Invece di affrontare il problema nella sua interezza e dal punto di vista della tutela dei diritti umani, il governo ha scelto di muoversi secondo una logica selettiva, volta a regolarizzare solo il numero esatto di lavoratori strettamente necessario alle esigenze del sistema economico e produttivo.

Una logica che avalla, anche sul piano culturale, l’uso dei corpi “stranieri”, che possono “emergere” solo se e quando servono alla produzione ed alle condizioni del sistema in cui devono essere utilizzati.
Seguendo questa logica, le lacrime della Ministra assumono un sapore completamente diverso, da quello spiegato in conferenza stampa.
Il Covid 19 sembra essere stato solo la scusa socialmente accettabile per procedere ad una sanatoria che diversamente avrebbe trovato numerosi ostacoli, atteso il clima politico infuocato che caratterizza l’immigrazione.

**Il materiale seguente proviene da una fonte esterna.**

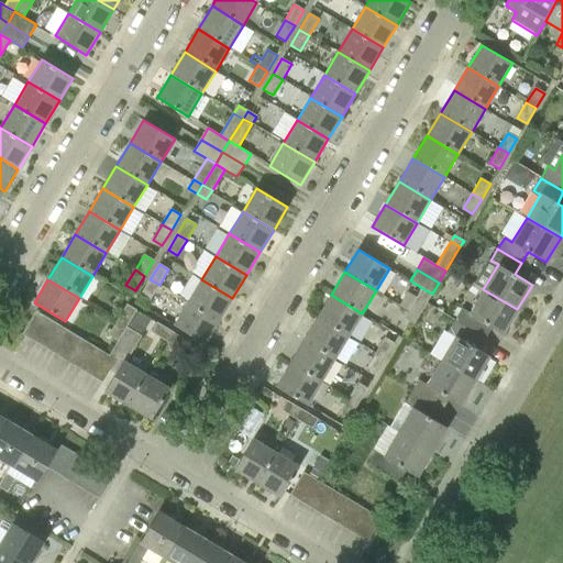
[(141,295),(151,300),(159,285),(150,279),(141,295)]
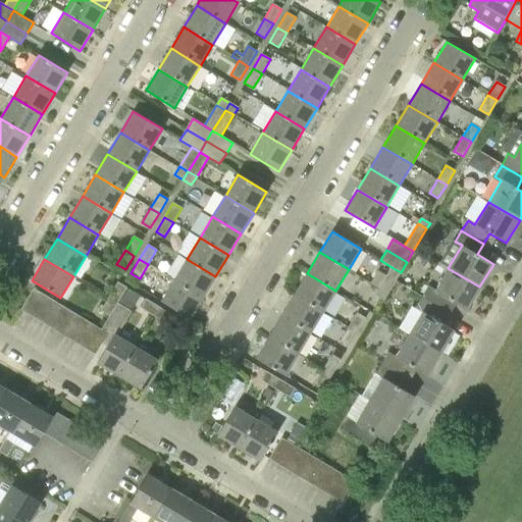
[(173,279),(203,298),(215,276),(187,259),(173,279)]
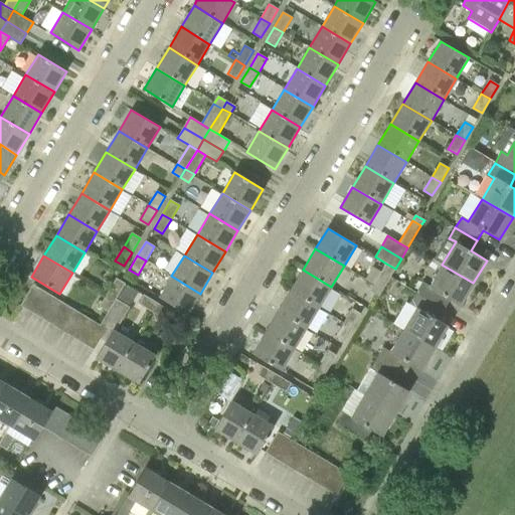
[(386,264),(374,284),(382,289),(395,269),(386,264)]
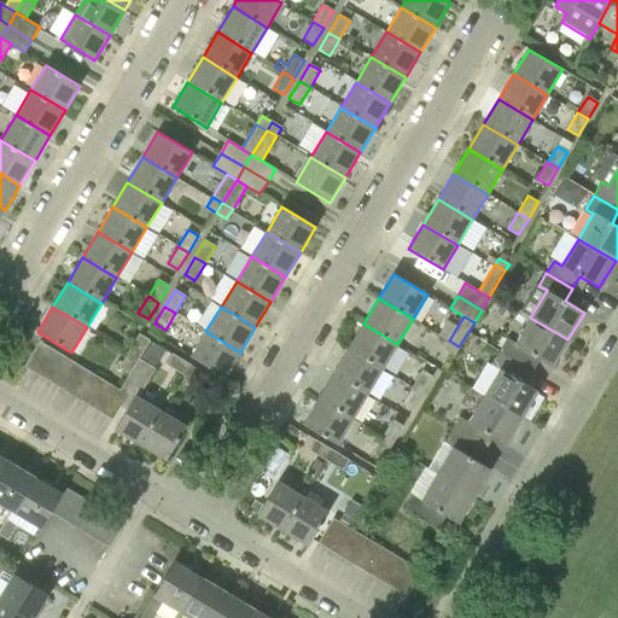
[(499,351),(525,367),(532,355),(552,366),(567,339),(530,318),(514,344),(507,339),(499,351)]
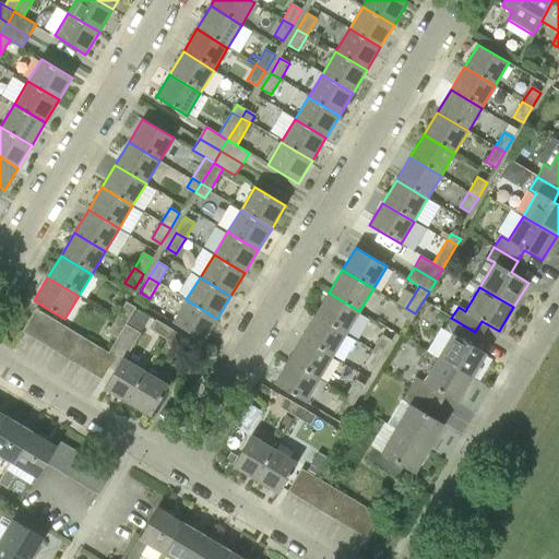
[(314,316),(346,334),(359,311),(329,293),(314,316)]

Anche la scelta di imporre il pagamento di una somma forfetttaria pari a 500 euro costituisce una evidente discrimazione, essendo noto a chiunque che una somma del genere per un qualsiasi bracciante è spesso irraggiungibile.
La sanatoria è, dunque, una ennesima occasione persa che oggi però appare ancora più inaccettabile alla luce della oramai conclamata necessità di questo Paese degli stranieri, i soli, evidentemente, a svolgere lavori per cui non esiste più personale italiano.
Pare quindi che non rubino il lavoro agli italiani, ma che, al contrario, siano essenziali per l’economia di questo Paese, come lo è stato il lievito durante il lockdown appena trascorso.